Jane’s Walk 2025 – Day 14
This is our penultimate day of our walk and we make our way back to Deal. The weather is better with rain forecast for 4pm. Back on the esplanade, we continue along the sea front.
An information board explains about the infamous Goodwin Sands, which, according to the board, had shipwrecked over 2.5 thousand ships over the years. The sea between the Goodwin Sands and the mainland provides excellent commercial fishing to this day.
As we leave Deal we pass Walmer Castle, which were one of 3 castles built by Henry VIII in the town, the others being Deal and Sandown in 1539–40 as defence against invading France. Walmer Castle is now the Grace and Favour home of the Warden of the Cinque Ports and apparently has a beautiful garden within the walls.
Because of its strategic position, since the time of Elizabeth I, Deal has had an important naval history and the building of a large naval yard brought trade to the town, fitting out and supplying the fleet.
Further along we come to Kingsdowne, again an important fishing village and known for smuggling in the past. Many of the houses along the sea front here are built on stilts to get the benefit of the sea view, some are very modern and interesting.

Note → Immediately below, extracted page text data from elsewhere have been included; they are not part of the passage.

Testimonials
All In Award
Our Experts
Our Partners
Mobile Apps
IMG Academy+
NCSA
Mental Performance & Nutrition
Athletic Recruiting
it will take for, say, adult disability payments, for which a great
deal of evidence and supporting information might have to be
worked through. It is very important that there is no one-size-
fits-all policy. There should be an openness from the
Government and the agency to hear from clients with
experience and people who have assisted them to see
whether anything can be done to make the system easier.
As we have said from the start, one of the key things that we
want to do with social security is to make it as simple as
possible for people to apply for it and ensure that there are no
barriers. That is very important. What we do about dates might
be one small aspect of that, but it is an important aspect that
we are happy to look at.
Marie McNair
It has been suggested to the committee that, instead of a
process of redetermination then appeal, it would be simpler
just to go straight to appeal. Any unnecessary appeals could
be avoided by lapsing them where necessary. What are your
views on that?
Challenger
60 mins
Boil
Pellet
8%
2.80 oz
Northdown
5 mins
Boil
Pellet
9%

At the end of the village, we get our first view of the towering white cliffs which will be with us for the next 2 days. The Saxon Shore Way takes us up virtually vertical steps to the top of the cliff. We are pleased with ourselves that we manage without losing too much puff!
From here we walk beside a golf course with great views of the channel and the French coastline in the distance. After leaving the golf course we are into the National Trust land of Brockhill Farm. This is a pleasant walk through rolling farmland, with an abundance of wild flowers beside our path.

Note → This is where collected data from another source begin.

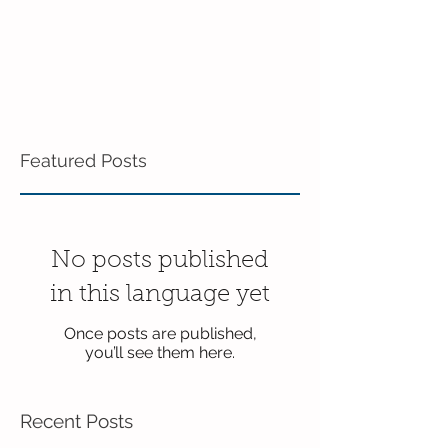
Featured Posts
No posts published
in this language yet
Once posts are published,
you’ll see them here.
Recent Posts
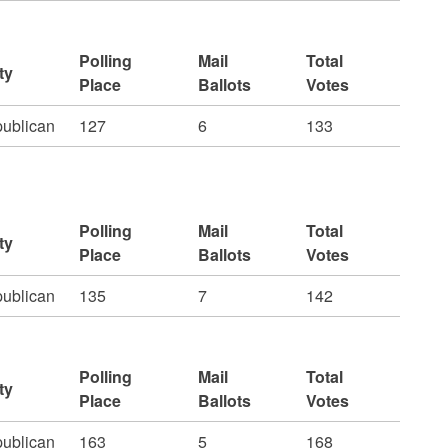
Polling
Mail
Total
ty
Place
Ballots
Votes
ublican
127
6
133
Polling
Mail
Total
ty
Place
Ballots
Votes
ublican
135
7
142
Polling
Mail
Total
ty
Place
Ballots
Votes
ublican
163
5
168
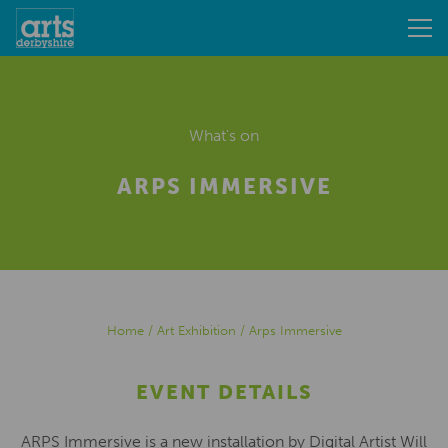
What's on
ARPS IMMERSIVE
Home
/
Art Exhibition
/
Arps Immersive
EVENT DETAILS
ARPS Immersive is a new installation by Digital Artist Will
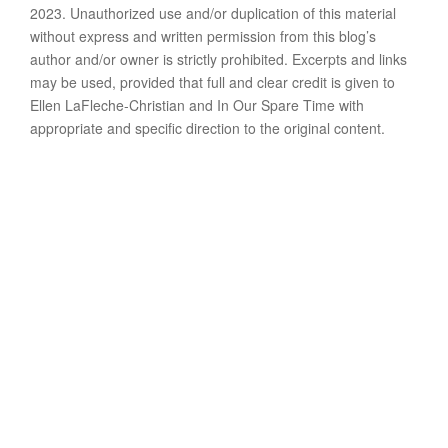
2023. Unauthorized use and/or duplication of this material
without express and written permission from this blog’s
author and/or owner is strictly prohibited. Excerpts and links
may be used, provided that full and clear credit is given to
Ellen LaFleche-Christian and In Our Spare Time with
appropriate and specific direction to the original content.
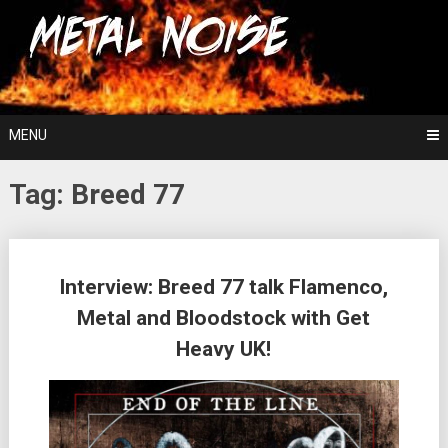
Skip
For The Love Of Heavy Metal
to
Metal Noise
content
MENU
Tag:
Breed 77
Posts
Interview: Breed 77 talk Flamenco,
navigation
Metal and Bloodstock with Get
Heavy UK!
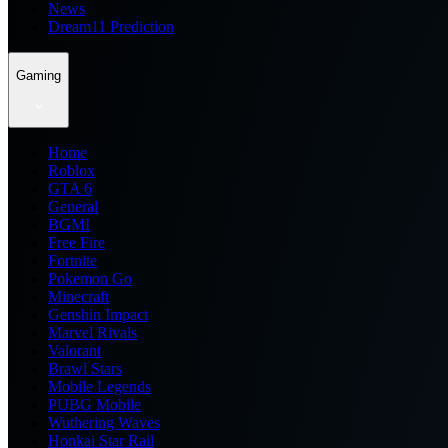
News
Dream11 Prediction
Gaming
Home
Roblox
GTA 6
General
BGMI
Free Fire
Fortnite
Pokemon Go
Minecraft
Genshin Impact
Marvel Rivals
Valorant
Brawl Stars
Mobile Legends
PUBG Mobile
Wuthering Waves
Honkai Star Rail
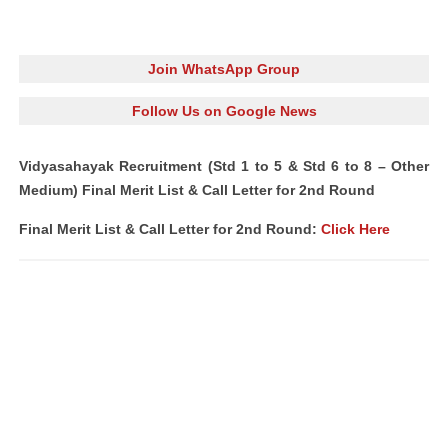
Join WhatsApp Group
Follow Us on Google News
Vidyasahayak Recruitment (Std 1 to 5 & Std 6 to 8 – Other
Medium) Final Merit List & Call Letter for 2nd Round
Final Merit List & Call Letter for 2nd Round:
Click Here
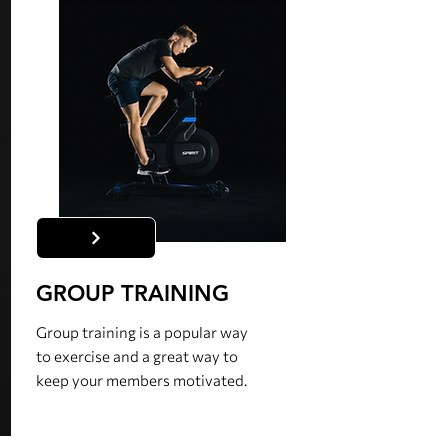
GROUP TRAINING
Group training is a popular way
to exercise and a great way to
keep your members motivated.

We walk past a large obelisk commemorating those who died in the Dover Petrol in World War I and WWII. Leaving the NT land we are walking into St Margaret Cliffe and I am on the phone to Richard about our lunch stop.
A lady walking past overhears my conversation as she is surprised I am even able to get a phone signal. She hears that we are to meet at the bottom of the cliffs at a restaurant called the Coastguard and was able to show us the steps that take us all the way to the bottom rather than walking the long route round by road.
In conversation with her, we ask about whether they had many illegal boats coming in here. Having confirmed that there were many, and that it was a nightmare for the coastguards who were receiving flack for intercepting these boats. She then told us that those that were not picked up were met by smuggling gangs and the rubber dinghies were abandoned, presumably having removed the outboard motors. This fact is never mentioned in the press.
At the beach we have an excellent lunch at the pub. The route back to the top, although steep, is up a zig-zagged wooded path which makes walking less strenuous.
At the top we are back on NT land and pass the now abandoned lighthouse. It was originally erected in 1634 after a petition by shipowners distressed by the loss of life on the Goodwin Sands. The path is now full of walkers, including large groups of children, visiting the lighthouse, presumably before boarding their ferries home from Dover.
We now can see across to Dover harbour with the constant flow of channel ferries coming and going. The wind is blowing up and the forecast for tomorrow is not good. There is a weather warning out for 50 mph winds coming from the south west which is the direction we will be walking to Folkestone.
Unless the forecast changes overnight, we decide that this would be dangerous and that we should end our walk today as we cannot stay another day to wait for the weather to clear.
It’s been an interesting 14 days and we have learnt a lot about this part of the country. We hope very much that our supporters reading our blogs will give generously to our charities.